Лаврова сама создавала свои мозаики на прекрасных холстах человеческого тела. Из раковых жемчужин, полупрозрачного, как слюда, гиалина, аметистовых и нефритовых кабошонов амилоида, апельсиновых маркиз гематоидина, черно-бурых панделоков гема или кофейных бриолетт липопигментов. Ограненные и отполированные в недрах человеческой планеты, они создавали причудливые броши, кулоны, подвески, затейливые цепочки из бусин и бисерин органического происхождения.
Лаврова рассматривала свои работы на свет. Она любовалась черными кристаллами гематина, мерцающими в поляризованном свете, порфиринами, поблескивающими соком грейпфрута в ультрафиолетовом освещении, сравнивала игру внутреннего света молодого золотисто-желтого и зрелого красно-коричневого липофусцина. Она использовала знания Великого Делания и получала металлическое серебро, выявляя меланин. Добавляла концентрированную азотную кислоту и следила за алхимическими превращениями красно-желтых кристаллов билирубина в зеленый, синий, а затем в пурпурный цвет. Она гордилась своей работой. Только ей было некому ее показать. Ее бы никто не понял, кроме узкого круга профессионалов.
Костина живопись изменилась. Его хрупкие стеклянные картины переполняла жизнь. На них полыхала алым светом заря, среди буйных розовых садов бродили важные золотые фазаны, распускались яркие цветочные снопы пионов и георгинов среди сочной зеленой листвы. Трепетали от ветра пушистые лепестки нежно-голубых ирисов и атласные бутоны пурпурных тюльпанов. В окружении надменных восковых нарциссов рдели коварные восточные маки. На глазах наливались соком солнечные груши и краснобокие яблоки, спели янтарные сливы, волновалась морем рассыпающаяся зернами пшеница, истекал молодым вином черно-синий виноград.
— Базар-вокзал, — хмыкал Стас. — Напоминает гобелены с лебедями.
— Иди ты! — кричали ему хором счастливые люди.
— Бездарь! — добавляла Лаврова, защищая своего лягушонка.
— Мне-то что, — не обижался Стас — Деньги идут. Здесь такое любят.

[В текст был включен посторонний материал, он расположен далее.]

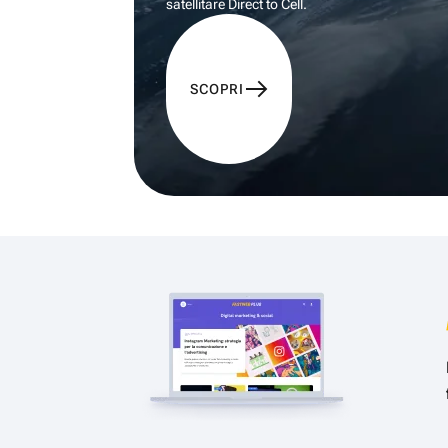
satellitare Direct to Cell.
SCOPRI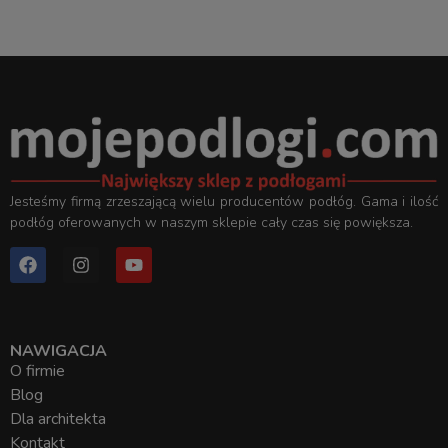
Jesteśmy firmą zrzeszającą wielu producentów podłóg. Gama i ilość
podłóg oferowanych w naszym sklepie cały czas się powiększa.
NAWIGACJA
O firmie
Blog
Dla architekta
Kontakt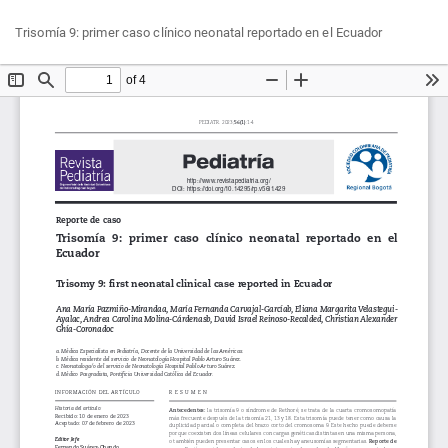
Volver
Des
De
Trisomía 9: primer caso clínico neonatal reportado en el Ecuador
a
P
los
detalles
del
artículo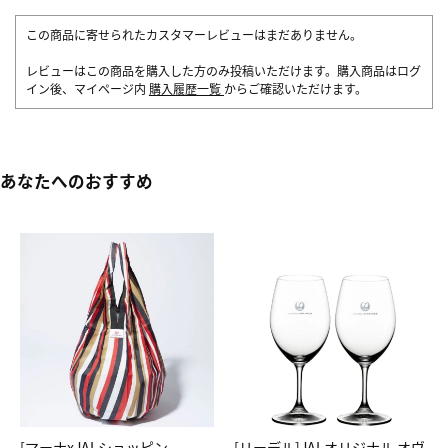
この商品に寄せられたカスタマーレビューはまだありません。
レビューはこの商品を購入した方のみ投稿いただけます。購入商品はログ
イン後、マイページ内
購入履歴一覧
からご確認いただけます。
あなたへのおすすめ
[マーナxJALショッピン
[リーデル]JALオリジナル オヴ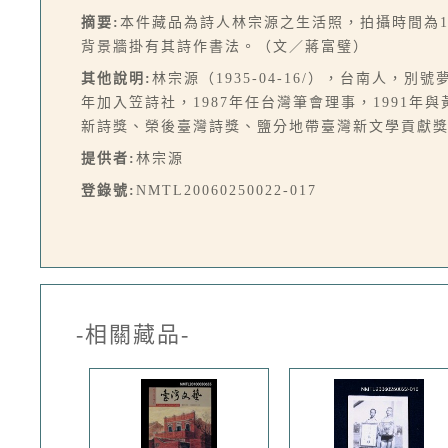
摘要:
本件藏品為詩人林宗源之生活照，拍攝時間為1
背景牆掛有其詩作書法。（文／蔣富璧）
其他說明:
林宗源（1935-04-16/），台南人
年加入笠詩社，1987年任台灣筆會理事，1991
新詩獎、榮後臺灣詩獎、鹽分地帶臺灣新文學貢獻
提供者:
林宗源
登錄號:
NMTL20060250022-017
-相關藏品-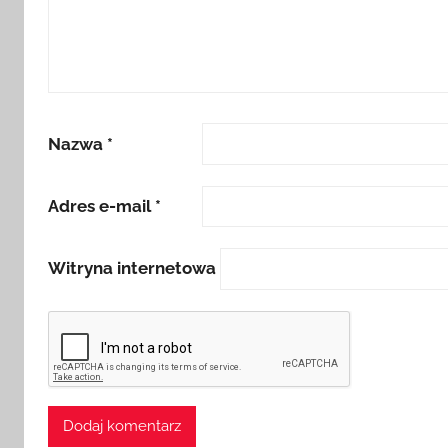
Nazwa
*
Adres e-mail
*
Witryna internetowa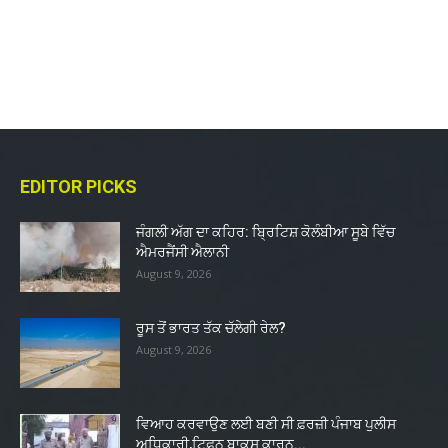
EDITOR PICKS
ਜੰਗਲੀ ਅੱਗ ਦਾ ਕਹਿਰ: ਬ੍ਰਿਟਿਸ਼ ਕੋਲੰਬੀਆ ਸੂਬੇ ਵਿੱਚ
ਐਮਰਜੈਂਸੀ ਐਲਾਨੀ
August 9, 2026
ਰੂਸ ਤੋਂ ਭਾਰਤ ਤੱਕ ਚੱਲੇਗੀ ਰੇਲ?
August 9, 2026
ਵਿਆਹ ਕਰਵਾਉਣ ਲਈ ਬਣੀ ਸੀ ਫ਼ਰਜ਼ੀ ਪੰਜਾਬ ਪੁਲੀਸ
ਅਧਿਕਾਰੀ,ਟਿਫ਼ਨ ਬਾਕਸ ਕਾਰਨ...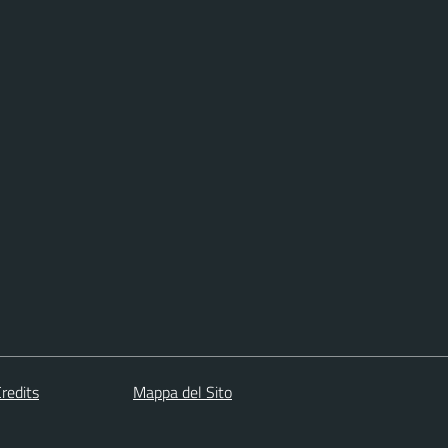
redits
Mappa del Sito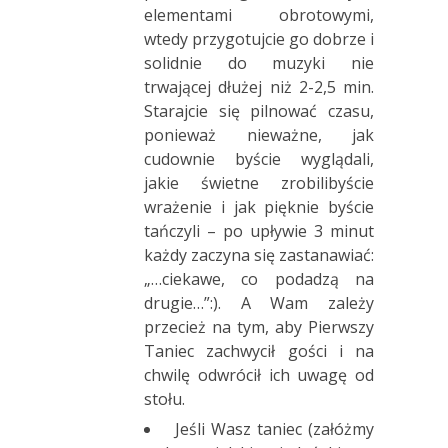
elementami obrotowymi,
wtedy przygotujcie go dobrze i
solidnie do muzyki nie
trwającej dłużej niż 2-2,5 min.
Starajcie się pilnować czasu,
ponieważ nieważne, jak
cudownie byście wyglądali,
jakie świetne zrobilibyście
wrażenie i jak pięknie byście
tańczyli – po upływie 3 minut
każdy zaczyna się zastanawiać:
„…ciekawe, co podadzą na
drugie…”:). A Wam zależy
przecież na tym, aby Pierwszy
Taniec zachwycił gości i na
chwilę odwrócił ich uwagę od
stołu.
Jeśli Wasz taniec (załóżmy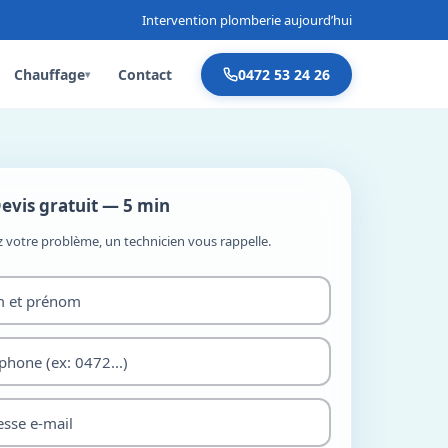
Intervention plomberie aujourd’hui
Chauffage
Contact
0472 53 24 26
▾
evis gratuit — 5 min
z votre problème, un technicien vous rappelle.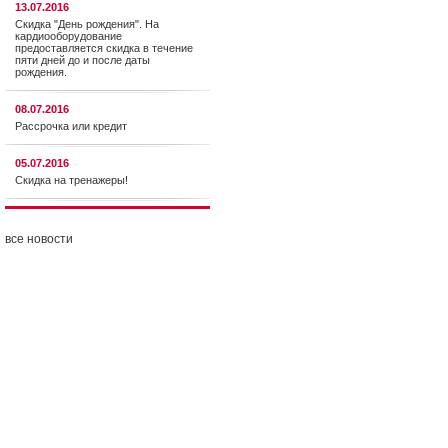
13.07.2016
Скидка "День рождения". На
кардиооборудование
предоставляется cкидка в течение
пяти дней до и после даты
рождения.
08.07.2016
Рассрочка или кредит
05.07.2016
Скидка на тренажеры!
все новости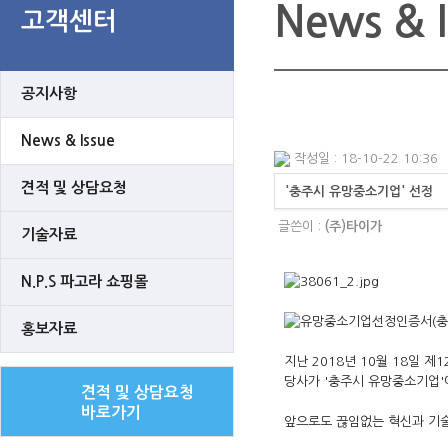
News & I
고객센터
공지사항
News & Issue
작성일 : 18-10-22 10:36
견적 및 상담요청
'충주시 유망중소기업' 선정
글쓴이 :
(주)타이가
기술자료
N.P.S 파고라 쇼핑몰
홍보자료
지난 2018년 10월 18일 
당사가 '충주시 유망중소기업'
견적 및 상담요청
바로가기
앞으로도 끊임없는 혁신과 기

Мастерская не только закупала заводское стекло, Костя и Стас создавали его сами. Лаврова зачарованно следила за тем, как современные ей алхимики выдували реторты и колбы, священнодействовали у плавильных печей. Она наблюдала, как расплавленное стекло формовали, раскатывали, резали, как тесто, замешивали в него кусочки цветного стекла, металлические кристаллы и нити, запекали многослойными формами. Она видела, как цветные вставки плавились и растекались причудливыми, размытыми пятнами среди мерцающих волокон и переливчатых вспышек. Благодаря слоистости свет проникал сквозь самодельное стекло, по-разному преломляясь, отражаясь, дробясь, и тогда художник получал новые возможности играть со светом и красками, выстраивая сюжет. Лаврова только поражалась, как из крохотных, почти невидимых ростков распускается фантазия автора.